Both Systems Appear as MASTER¶
This will happen if the secondary cannot see the CARP advertisements from the primary. Check for firewall rules, connectivity trouble, switch configurations. Also check the system logs for any relevant errors that may lead to a solution. If this is encountered in a Virtual Machine (VM) Product such as ESX, see Troubleshooting High Availability Clusters in Virtual Environments.

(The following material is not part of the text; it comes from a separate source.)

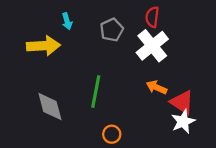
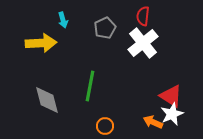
orange arrow: (156, 87) -> (153, 122), moved

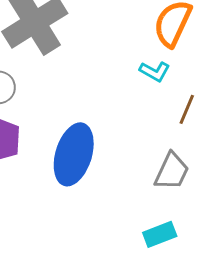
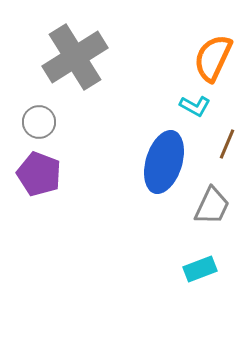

Primary system is stuck as BACKUP¶
In some cases, this is may happen normally for a short period after a system comes back online. However, certain hardware failures or other error conditions can cause a server to silently take on a high advskew of 240 in order to signal that it still has a problem and should not become master. This can check be checked from the GUI, or via the shell or Diagnostics > Command.
In the GUI, this condition is printed in an error message on Status > CARP.

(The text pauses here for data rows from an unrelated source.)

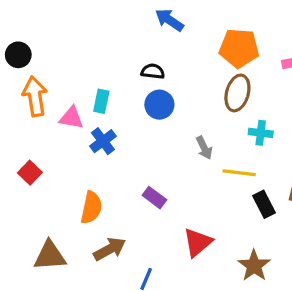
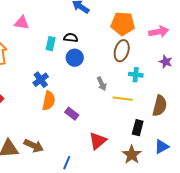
cyan rectangle: (101, 101) -> (51, 44), moved
pink triangle: (71, 118) -> (22, 23), moved
black rectangle: (264, 204) -> (138, 128), moved, turned 42
orange semicircle: (91, 208) -> (49, 101), moved
brown arrow: (110, 249) -> (34, 146), moved, turned 54

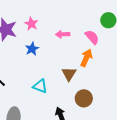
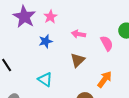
orange arrow: (86, 58) -> (105, 79), moved
brown triangle: (69, 74) -> (78, 60), moved

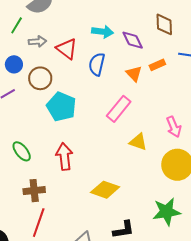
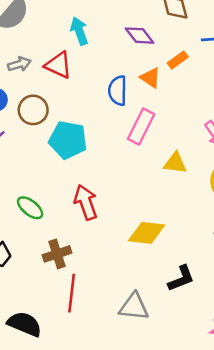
cyan arrow: (103, 32) -> (79, 31), moved, turned -105
blue semicircle: (97, 64) -> (118, 91), moved

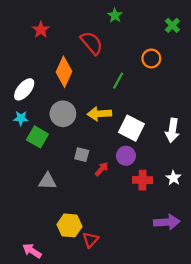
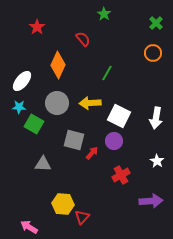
red semicircle: (92, 43) -> (83, 39), size x0.7
orange circle: (151, 58) -> (153, 53), moved
gray square: (82, 155) -> (74, 140), size x1.5
red cross: (142, 180) -> (121, 175), moved, turned -30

From the shell or Diagnostics > Command, run the following command to check for a demotion:
# sysctl net.inet.carp.demotion net.inet.carp.demotion: 240
If the value is greater than
0, the node has demoted itself.
In that case, isolate the firewall, check its network connections, and perform further hardware testing.
If the demotion value is 0 and the primary node still appears to be demoting itself to BACKUP or is flapping, check the network to ensure there are no layer 2 loops. If the firewall receives back its own heartbeats from the switch, it can also trigger a change to BACKUP status.
Other Switch and Layer 2 Issues¶
If the units are plugged into separate switches, ensure that the switches are properly trunking and passing broadcast/multicast traffic.
Some switches have broadcast/multicast filtering, limiting, or “storm control” features that can break CARP.
Some switches have broken firmware that can cause features like IGMP Snooping to interfere with CARP.
If a switch on the back of a modem/CPE is use, try a real switch instead. These built-in switches often do not properly handle CARP traffic. Often plugging the firewalls into a proper switch and then uplinking to the CPE will eliminate problems.
Configuration Synchronization Problems¶
Double check the following items when problems with configuration synchronization are encountered:
The username must be admin on all nodes.
The password in the configuration synchronization settings on the primary must match the password on the backup.
The WebGUI must be on the same port on all nodes.
The WebGUI must be using the same protocol (HTTP or HTTPS) on all nodes.
Traffic must be permitted to the WebGUI port on the interface which handles the synchronization traffic.
The pfsync interface must be enabled and configured on all nodes.
Verify that only the primary sync node has the configuration synchronization options enabled.
Ensure no IP address is specified in the Synchronize Config to IP on the secondary node.
Ensure the clocks on both nodes are current and are reasonably accurate.